Sharon Mimer (שרון מימר; born 6 September 1973) is an Israeli former association football player.

==Career==
===Playing career===
Mimer was brought up through the ranks of Hapoel Tel Aviv youth teams. During his army service, Mimer played in Hapoel Azor in Liga Bet, before returning to Hapoel Tel Aviv, where he played until 1997. Later, Mimer played in Hapoel Kfar Saba in the top division before moving to play in lower divisions until his retirement.

===Management career===
Mimer started his coaching career as an assistant manager to Nissan Yehezkel in Hapoel Rishon LeZion, where he also served as coach of the club's youth team.
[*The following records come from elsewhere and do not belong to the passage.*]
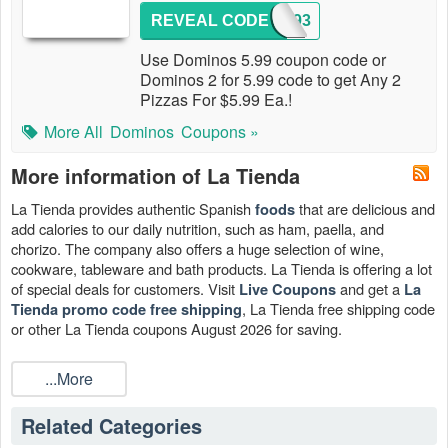
REVEAL CODE
9193
Use Dominos 5.99 coupon code or
Dominos 2 for 5.99 code to get Any 2
Pizzas For $5.99 Ea.!
More All
Dominos
Coupons »
More information of La Tienda
La Tienda provides authentic Spanish
that are delicious and
foods
add calories to our daily nutrition, such as ham, paella, and
chorizo. The company also offers a huge selection of wine,
cookware, tableware and bath products. La Tienda is offering a lot
of special deals for customers. Visit
and get a
Live Coupons
La
, La Tienda free shipping code
Tienda promo code free shipping
or other La Tienda coupons August 2026 for saving.
...More
Related Categories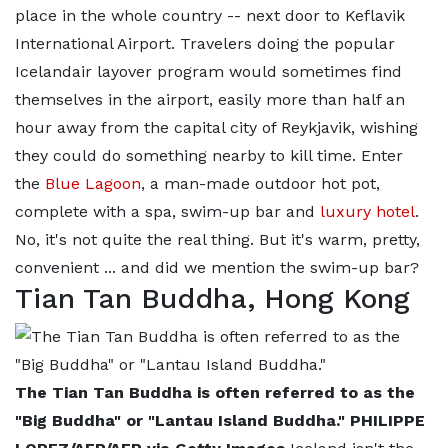
place in the whole country -- next door to Keflavik
International Airport. Travelers doing the popular
Icelandair layover program would sometimes find
themselves in the airport, easily more than half an
hour away from the capital city of Reykjavik, wishing
they could do something nearby to kill time. Enter
the
Blue Lagoon
, a man-made outdoor hot pot,
complete with a spa, swim-up bar and
luxury hotel
.
No, it's not quite the real thing. But it's warm, pretty,
convenient ... and did we mention the swim-up bar?
Tian Tan Buddha, Hong Kong
The Tian Tan Buddha is often referred to as the
"Big Buddha" or "Lantau Island Buddha." PHILIPPE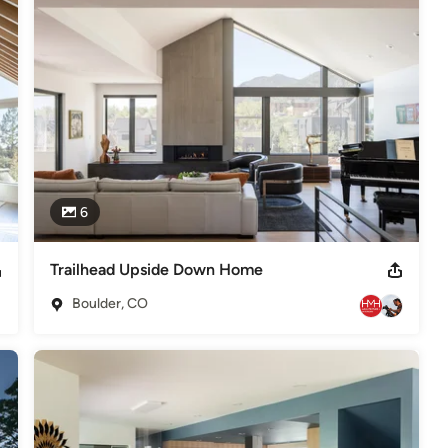
le fees. The best designs are the result of a strong collaboration 
 clients – our goal is simply to create beautiful, comfortable, well-
6
depending on the scope of your project. Contact us for a 
Trailhead Upside Down Home
RB, #39209 AIA, #022508824 Select Awards: Best of Houzz: 2014,
Boulder, CO
residential Award, AIA, Colorado North 2011 – Res. < 3,000sf: Onyx
,
Home Remodeling
,
Home Additions
,
Universal Design
,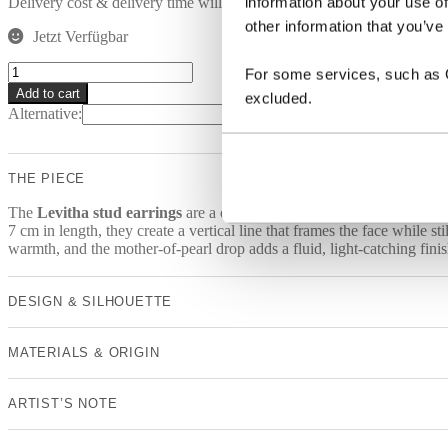
information about your use of
Delivery cost & delivery time will be calculated at check out.
other information that you’ve
Jetzt Verfügbar
LEVITHA
For some services, such as Go
Earrings
Add to cart
excluded.
quantity
Alternative:
THE PIECE
The
Levitha stud earrings
are a one-of-a-kind design with a clear, e
7 cm in length, they create a vertical line that frames the face while 
warmth, and the mother-of-pearl drop adds a fluid, light-catching finis
DESIGN & SILHOUETTE
MATERIALS & ORIGIN
ARTIST’S NOTE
In 2013, Mimer, took over as the club's head coach after the previous coach, Eyal Lahman, was fired. Mimer saved the club from relegation and remained at the post the following season. At the beginning of the 2015–16 season, Mimer was appointed assistant coach at Hapoel Be'er Sheva. In January 2016, Mimer replaced Felix Naim as head coach of Hapoel Kfar Saba. Mimer was fired on 23 January 2017. On 6 February 2017, Mimer became the manager of Beitar Jerusalem. On August 16 of that year, Mimer was fired.